As Ms. Kehoe explained to the presiding judge, her arrest had occurred before her psychiatric diagnosis back in 2001, at a time when Ms. Kehoe relied on "self-medication."  However, since her diagnosis, Ms. Kehoe had been on an antipsychotic to control her symptoms and was a functional, stable adult.   

Despite ample evidence that Ms. Kehoe was mentally fit for motherhood, including a letter of support from her psychiatrist of nine years, Ms. Baker was disturbed by this revelation.  A month later, during which Ethan and Bridget had been living together as a family with the Kehoes, Ms. Baker decided that she thought it would be better to raise the babies herself, with her husband Paul, even though she had contracted to give the babies to the Kehoes.

In the many states whose laws favor surrogacy, this would have been a very difficult feat for Ms. Baker to accomplish.  However, not all states will enforce a surrogacy agreement made by the parties, even if it is in writing and executed before the pregnancy takes place.  As a result, the outcomes of disputes that arise after birth vary from state to state; sometimes the intended parents will prevail and keep the baby while in other states the baby may be taken and raised by the gestational carrier. 

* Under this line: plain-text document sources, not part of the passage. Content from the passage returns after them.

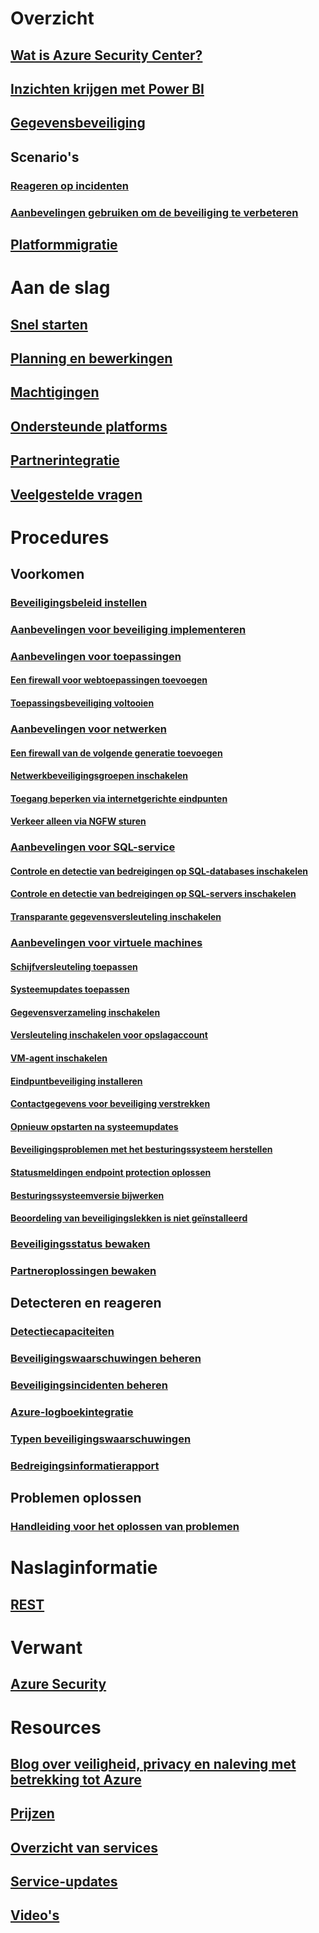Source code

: # Overzicht
## [Wat is Azure Security Center?](security-center-intro.md)
## [Inzichten krijgen met Power BI](security-center-powerbi.md)
## [Gegevensbeveiliging](security-center-data-security.md)
## Scenario's
### [Reageren op incidenten](security-center-incident-response.md)
### [Aanbevelingen gebruiken om de beveiliging te verbeteren](security-center-using-recommendations.md)
## [Platformmigratie](security-center-platform-migration.md)

# Aan de slag
## [Snel starten](security-center-get-started.md)
## [Planning en bewerkingen](security-center-planning-and-operations-guide.md)
## [Machtigingen](security-center-permissions.md)
## [Ondersteunde platforms](security-center-os-coverage.md)
## [Partnerintegratie](security-center-partner-integration.md)
## [Veelgestelde vragen](security-center-faq.md)

# Procedures

## Voorkomen
### [Beveiligingsbeleid instellen](security-center-policies.md)
### [Aanbevelingen voor beveiliging implementeren](security-center-recommendations.md)

### [Aanbevelingen voor toepassingen](security-center-application-recommendations.md)
#### [Een firewall voor webtoepassingen toevoegen](security-center-add-web-application-firewall.md)
#### [Toepassingsbeveiliging voltooien](security-center-add-web-application-firewall.md#finalize-application-protection)

### [Aanbevelingen voor netwerken](security-center-network-recommendations.md)
#### [Een firewall van de volgende generatie toevoegen](security-center-add-next-generation-firewall.md)
#### [Netwerkbeveiligingsgroepen inschakelen](security-center-enable-network-security-groups.md)
#### [Toegang beperken via internetgerichte eindpunten](security-center-restrict-access-through-internet-facing-endpoints.md)
#### [Verkeer alleen via NGFW sturen](security-center-add-next-generation-firewall.md#route-traffic-through-ngfw-only)

### [Aanbevelingen voor SQL-service](security-center-sql-service-recommendations.md)
#### [Controle en detectie van bedreigingen op SQL-databases inschakelen](security-center-enable-auditing-on-sql-databases.md)
#### [Controle en detectie van bedreigingen op SQL-servers inschakelen](security-center-enable-auditing-on-sql-servers.md)
#### [Transparante gegevensversleuteling inschakelen](security-center-enable-transparent-data-encryption.md)

### [Aanbevelingen voor virtuele machines](security-center-virtual-machine-recommendations.md)
#### [Schijfversleuteling toepassen](security-center-apply-disk-encryption.md)
#### [Systeemupdates toepassen](security-center-apply-system-updates.md)
#### [Gegevensverzameling inschakelen](security-center-enable-data-collection.md)
#### [Versleuteling inschakelen voor opslagaccount](security-center-enable-encryption-for-storage-account.md)
#### [VM-agent inschakelen](security-center-enable-vm-agent.md)
#### [Eindpuntbeveiliging installeren](security-center-install-endpoint-protection.md)
#### [Contactgegevens voor beveiliging verstrekken](security-center-provide-security-contact-details.md)
#### [Opnieuw opstarten na systeemupdates](security-center-apply-system-updates.md#reboot-after-system-updates)
#### [Beveiligingsproblemen met het besturingssysteem herstellen](security-center-remediate-os-vulnerabilities.md)
#### [Statusmeldingen endpoint protection oplossen](security-center-resolve-endpoint-protection-health-alerts.md)
#### [Besturingssysteemversie bijwerken](security-center-update-os-version.md)
#### [Beoordeling van beveiligingslekken is niet geïnstalleerd](security-center-vulnerability-assessment-recommendations.md)

### [Beveiligingsstatus bewaken](security-center-monitoring.md)
### [Partneroplossingen bewaken](security-center-partner-solutions.md)

## Detecteren en reageren
### [Detectiecapaciteiten](security-center-detection-capabilities.md)
### [Beveiligingswaarschuwingen beheren](security-center-managing-and-responding-alerts.md)
### [Beveiligingsincidenten beheren](security-center-incident.md)
### [Azure-logboekintegratie](security-center-integrating-alerts-with-log-integration.md)
### [Typen beveiligingswaarschuwingen](security-center-alerts-type.md)
### [Bedreigingsinformatierapport](security-center-threat-report.md)

## Problemen oplossen
### [Handleiding voor het oplossen van problemen](security-center-troubleshooting-guide.md)

# Naslaginformatie
## [REST](https://msdn.microsoft.com/en-US/library/mt704034(Azure.100).aspx)

# Verwant
## [Azure Security](/azure/security/)

# Resources
## [Blog over veiligheid, privacy en naleving met betrekking tot Azure](http://blogs.msdn.com/b/azuresecurity/)
## [Prijzen](security-center-pricing.md)
## [Overzicht van services](https://azure.microsoft.com/services/security-center/)
## [Service-updates](https://azure.microsoft.com/updates/?product=security-center)
## [Video's](https://azure.microsoft.com/documentation/videos/index/?services=security-center)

In Michigan, where the twins were born, a statute makes surrogacy contracts void against public policy.  Such a statute makes it easy for surrogates to go in to court and to reclaim the child or children that they have birthed, leaving the intended parents childless and with no legal recourse. As a result, Laschell Baker was successful in taking the children back from the Kehoes. Ethan and Bridget are now Peyton and Dani, being raised by Laschell and Paul Baker. 

The Kehoes, devastated that their babies were "legally stolen" from them, blame the Michigan laws for the outcome.  According to an e-mail authored by Ms. Kehoe, "The reason is because of the slow court system, and because of the terrible Michigan laws. JUSTICE DOES NOT PREVAIL in this case due to Michigan laws."

The bottom line is this: learn from the mistakes of the Kehoes.  It is important to know and understand the surrogacy laws of the place of your future child's birth because such laws could ultimately determine the rest of your child's life should a dispute arise.  While some states will enforce surrogacy contracts, others will not or only will under certain circumstances. 

The important thing is to do your research and solicit the help of someone knowledgeable, preferably an attorney or agency, to better help you understand the legal implications of selecting your child's place of birth.